The T1’s have a nice light when the relay is activated on, so I would like to mirror the switch activity.
When SW3_01_1 goes on then SW2_2_01 goes on
When SW3_01_1 goes off then SW2_2_01 goes off and the same from the other switch.

Does that make sense?

For further clarification here is my items file for the sonoff items.
"
//Sonoff T1- 3 Gang #1
Switch SW3_01_1 “Lounge Light SW1” (Lounge_Light){ mqtt=">[broker:cmnd/SW3_01/power1:command::default],<[broker:stat/SW3_01/POWER1:state:default]" }
Switch SW3_01_2 “Dinning Light SW1” (Living_Lights){ mqtt=">[broker:cmnd/SW3_01/power2:command:
:default],<[broker:stat/SW3_01/POWER2:state:default]" }
Switch SW3_01_3 “Kitchen Light SW1” (Living_Lights){ mqtt=">[broker:cmnd/SW3_01/power3:command:*:default],<[broker:stat/SW3_01/POWER3:state:default]" }

//Sonoff T1- 2 Gang #1
Switch SW2_01_1 “Dinning Light SW2” (Living_Lights){ mqtt=">[broker:cmnd/SW2_01/power1:command::default],<[broker:stat/SW2_01/POWER1:state:default]" }
Switch SW2_01_2 “Kitchen Light SW2” (Living_Lights){ mqtt=">[broker:cmnd/SW2_01/power2:command:
:default],<[broker:stat/SW2_01/POWER2:state:default]" }

//Sonoff T1- 2 Gang #2
Switch SW2_02_1 “Lounge Light SW2” (Lounge_Light){ mqtt=">[broker:cmnd/SW2_02/power1:command::default],<[broker:stat/SW2_02/POWER1:state:default]" }
Switch SW2_02_2 “Front Light Right” (Living_Lights){ mqtt=">[broker:cmnd/SW2_02/power2:command:
:default],<[broker:stat/SW2_02/POWER2:state:default]" }

I think so. You have two power control relays, A & B. Only one controls a real lamp, but you want both to work together because there is handy LED.
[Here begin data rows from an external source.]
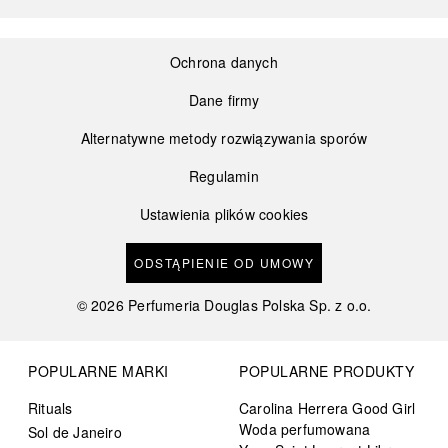
Ochrona danych
Dane firmy
Alternatywne metody rozwiązywania sporów
Regulamin
Ustawienia plików cookies
ODSTĄPIENIE OD UMOWY
©
2026
Perfumeria Douglas Polska Sp. z o.o.
POPULARNE MARKI
POPULARNE PRODUKTY
Rituals
Carolina Herrera Good Girl
Woda perfumowana
Sol de Janeiro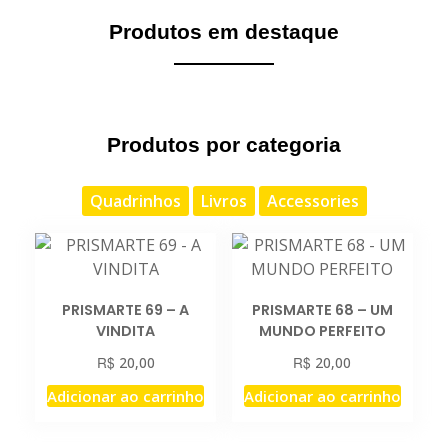
Produtos em destaque
Produtos por categoria
Quadrinhos
Livros
Accessories
PRISMARTE 69 – A
PRISMARTE 68 – UM
VINDITA
MUNDO PERFEITO
R$
R$
20,00
20,00
Adicionar ao carrinho
Adicionar ao carrinho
Each of the relays can be manually controlled, and you want that manual action to be “copied” to the other one.

Set up a pair of rules that trigger on changes in your Item state (rather than commands or simple updates).
The rule should then sendCommand the new state to the opposite switch.

rule “update lamp B”
when
   Item lamp_A changed
then
   if ( lamp_A.state == ON ) {
      lamp_B.sendCommand(ON)
   } else {
      lamp_B.sendCommand(OFF)
   }
end

There’s many ways to do that, but that one should behave sensibly in case of errors.
You’d have another mirror-image rule to copy changes the other way B → A

Because it works on changes and not just events it shouldn’t get in a loop… A good test is starting off with the two relays in different states, they should synch up at first manual action.

For neatness, you could even write a system started rule that looked at a ‘master’ relay current state, and forced the slave relay to that state as well initially.

Thanks for the advice, with this. The ON syncs for both switches but not the OFF. Ie Sw A turns on Sw B and Sw B turns on Sw A but each only turn themselves off. Any help apreciated

The rule trigger syntax includes e.g. changed to ON or changed to ON , if you need different behaviours

Edit - changed to OFF I meant, but I think I misunderstood your complaint as a request.
Note that my previous suggestion was for a pair of rules, and I gave one example, leaving you to figure out its partner.

Sorry, I dont understand what you mean. I added the rule and made an opposite rule for the other light and I have tried the rule and it only works as I described. On is in sync, Off is not

rule “update lamp B”
when
   Item lamp_A changed
then
    lamp_B.sendCommand(lamp_A.state.toString)
end

rule “update lamp A”
when
   Item lamp_B changed
then
    lamp_A.sendCommand(lamp_B.state.toString)
end
1 Like

Cheers Vincent, Ill try that tonight and let you know

Thank you Vincent, that worked perfectly.